The records =
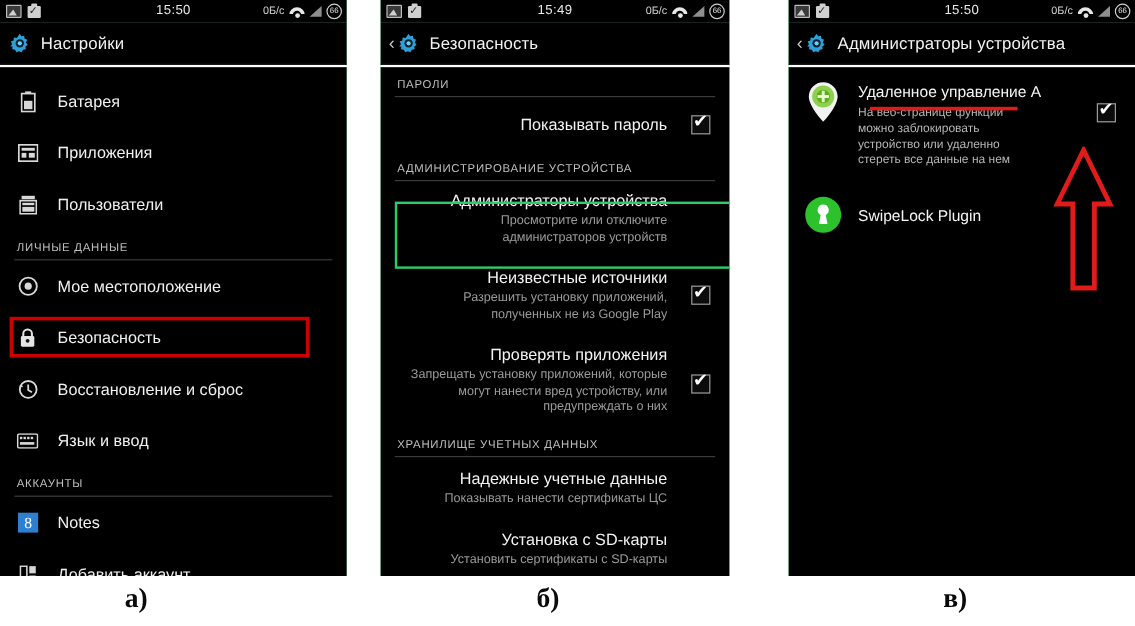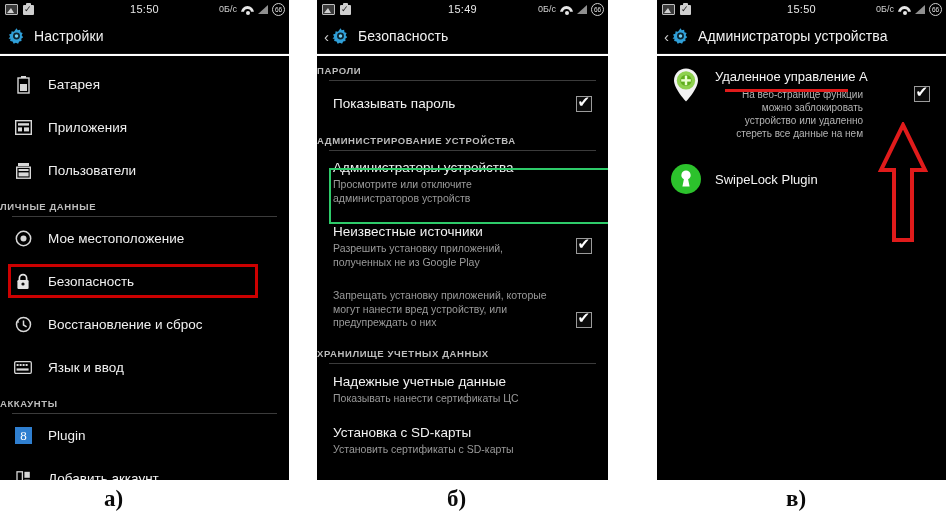--- a/index.html
+++ b/index.html
@@ -148,23 +148,23 @@
   
   .listbody {
     background: #000000;
     height: 425px;
     position: relative;
     overflow: hidden;
   }
   .sect-header {
     color: #bdbdbd;
     font-size: 9.5px;
-    font-weight: bold;
+    font-weight: normal;
     letter-spacing: 0.6px;
-    padding: 9px 0 4px 0;
+    padding: 9px 0 4px 14px;
   }
   .sect-rule {
     height: 1px;
     background: #3b3b3b;
     margin: 0 12px 0 12px;
   }
 
   
   .srow {
     display: flex; align-items: center;
@@ -188,20 +188,21 @@
     width: 250px; height: 34px;
     border: 3px solid #cc0000;
     box-sizing: border-box;
     pointer-events: none;
   }
 
   
   .trow {
     padding: 9px 52px 9px 16px;
     position: relative;
+    text-align: right;
   }
   .trow .t1 {
     color: #f2f2f2;
     font-size: 13.5px;
     line-height: 17px;
   }
   .trow .t2 {
     color: #9a9a9a;
     font-size: 10.5px;
     line-height: 13.5px;
@@ -409,21 +410,21 @@
       <div class="sect-header">АККАУНТЫ</div>
       <div class="sect-rule"></div>
 
       <div class="srow">
         <span class="ic">
           <svg width="17" height="17" viewBox="0 0 17 17">
               <rect width="17" height="17" fill="#2f7fd0"></rect>
               <text x="8.5" y="13" font-size="13" font-family="Liberation Serif, serif" fill="#ffffff" text-anchor="middle">8</text>
             </svg>
         </span>
-        <span class="lbl">Plugin</span>
+        <span class="lbl">Notes</span>
       </div>
 
       <div class="srow">
         <span class="ic">
           <svg width="15" height="16" viewBox="0 0 15 16">
               <rect x="1" y="0.8" width="5.4" height="14.4" fill="none" stroke="#d8d8d8" stroke-width="1.3"></rect>
               <rect x="8.4" y="0.8" width="5.4" height="6" fill="#d8d8d8"></rect>
               <rect x="8.4" y="8.6" width="5.4" height="6.6" fill="#d8d8d8"></rect>
             </svg>
         </span>
@@ -482,20 +483,21 @@
         <div class="t2">Просмотрите или отключите администраторов устройств</div>
       </div>
 
       <div class="trow">
         <div class="t1">Неизвестные источники</div>
         <div class="t2">Разрешить установку приложений, полученных не из Google Play</div>
         <span class="chk"></span>
       </div>
 
       <div class="trow">
+        <div class="t1">Проверять приложения</div>
         <div class="t2">Запрещать установку приложений, которые могут нанести вред устройству, или предупреждать о них</div>
         <span class="chk" style="top:34px;transform:none;"></span>
       </div>
 
       <div class="sect-header">ХРАНИЛИЩЕ УЧЕТНЫХ ДАННЫХ</div>
       <div class="sect-rule"></div>
 
       <div class="trow" style="">
         <div class="t1">Надежные учетные данные</div>
         <div class="t2">Показывать нанести сертификаты ЦС</div>
@@ -535,21 +537,21 @@
           <circle cx="12" cy="11.5" r="4.4" fill="#0d2430"></circle>
           <circle cx="12" cy="11.5" r="2.2" fill="#6fd0f5"></circle>
         </svg>
       </span>
       <span class="ab-title">Администраторы устройства</span>
     </div>
     <div class="ab-divider"></div>
 
     <div class="listbody">
 
-      <div class="arow" style="padding-top:12px;text-align:right;">
+      <div class="arow" style="padding-top:12px;">
         <span class="aic">
           <svg width="30" height="36" viewBox="0 0 30 36">
             <path d="M15 1.5C8.4 1.5 3 6.8 3 13.4c0 8.4 12 21 12 21s12-12.6 12-21C27 6.8 21.6 1.5 15 1.5z" fill="#f2f2f2"></path>
             <circle cx="15" cy="13.4" r="9.2" fill="#8fd14f"></circle>
             <circle cx="15" cy="13.4" r="5.6" fill="#5fae1c"></circle>
             <rect x="13.8" y="8.6" width="2.4" height="9.6" fill="#eaffd0"></rect>
             <rect x="10.2" y="12.2" width="9.6" height="2.4" fill="#eaffd0"></rect>
           </svg>
         </span>
         <span class="atxt">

Task description =
In repeating the lines above, keep the wording exact and leave every picture out.

Output =
--- a/index.html
+++ b/index.html
@@ -148,23 +148,23 @@
   
   .listbody {
     background: #000000;
     height: 425px;
     position: relative;
     overflow: hidden;
   }
   .sect-header {
     color: #bdbdbd;
     font-size: 9.5px;
-    font-weight: bold;
+    font-weight: normal;
     letter-spacing: 0.6px;
-    padding: 9px 0 4px 0;
+    padding: 9px 0 4px 14px;
   }
   .sect-rule {
     height: 1px;
     background: #3b3b3b;
     margin: 0 12px 0 12px;
   }
 
   
   .srow {
     display: flex; align-items: center;
@@ -188,20 +188,21 @@
     width: 250px; height: 34px;
     border: 3px solid #cc0000;
     box-sizing: border-box;
     pointer-events: none;
   }
 
   
   .trow {
     padding: 9px 52px 9px 16px;
     position: relative;
+    text-align: right;
   }
   .trow .t1 {
     color: #f2f2f2;
     font-size: 13.5px;
     line-height: 17px;
   }
   .trow .t2 {
     color: #9a9a9a;
     font-size: 10.5px;
     line-height: 13.5px;
@@ -409,21 +410,21 @@
       <div class="sect-header">АККАУНТЫ</div>
       <div class="sect-rule"></div>
 
       <div class="srow">
         <span class="ic">
           <svg width="17" height="17" viewBox="0 0 17 17">
               <rect width="17" height="17" fill="#2f7fd0"></rect>
               <text x="8.5" y="13" font-size="13" font-family="Liberation Serif, serif" fill="#ffffff" text-anchor="middle">8</text>
             </svg>
         </span>
-        <span class="lbl">Plugin</span>
+        <span class="lbl">Notes</span>
       </div>
 
       <div class="srow">
         <span class="ic">
           <svg width="15" height="16" viewBox="0 0 15 16">
               <rect x="1" y="0.8" width="5.4" height="14.4" fill="none" stroke="#d8d8d8" stroke-width="1.3"></rect>
               <rect x="8.4" y="0.8" width="5.4" height="6" fill="#d8d8d8"></rect>
               <rect x="8.4" y="8.6" width="5.4" height="6.6" fill="#d8d8d8"></rect>
             </svg>
         </span>
@@ -482,20 +483,21 @@
         <div class="t2">Просмотрите или отключите администраторов устройств</div>
       </div>
 
       <div class="trow">
         <div class="t1">Неизвестные источники</div>
         <div class="t2">Разрешить установку приложений, полученных не из Google Play</div>
         <span class="chk"></span>
       </div>
 
       <div class="trow">
+        <div class="t1">Проверять приложения</div>
         <div class="t2">Запрещать установку приложений, которые могут нанести вред устройству, или предупреждать о них</div>
         <span class="chk" style="top:34px;transform:none;"></span>
       </div>
 
       <div class="sect-header">ХРАНИЛИЩЕ УЧЕТНЫХ ДАННЫХ</div>
       <div class="sect-rule"></div>
 
       <div class="trow" style="">
         <div class="t1">Надежные учетные данные</div>
         <div class="t2">Показывать нанести сертификаты ЦС</div>
@@ -535,21 +537,21 @@
           <circle cx="12" cy="11.5" r="4.4" fill="#0d2430"></circle>
           <circle cx="12" cy="11.5" r="2.2" fill="#6fd0f5"></circle>
         </svg>
       </span>
       <span class="ab-title">Администраторы устройства</span>
     </div>
     <div class="ab-divider"></div>
 
     <div class="listbody">
 
-      <div class="arow" style="padding-top:12px;text-align:right;">
+      <div class="arow" style="padding-top:12px;">
         <span class="aic">
           <svg width="30" height="36" viewBox="0 0 30 36">
             <path d="M15 1.5C8.4 1.5 3 6.8 3 13.4c0 8.4 12 21 12 21s12-12.6 12-21C27 6.8 21.6 1.5 15 1.5z" fill="#f2f2f2"></path>
             <circle cx="15" cy="13.4" r="9.2" fill="#8fd14f"></circle>
             <circle cx="15" cy="13.4" r="5.6" fill="#5fae1c"></circle>
             <rect x="13.8" y="8.6" width="2.4" height="9.6" fill="#eaffd0"></rect>
             <rect x="10.2" y="12.2" width="9.6" height="2.4" fill="#eaffd0"></rect>
           </svg>
         </span>
         <span class="atxt">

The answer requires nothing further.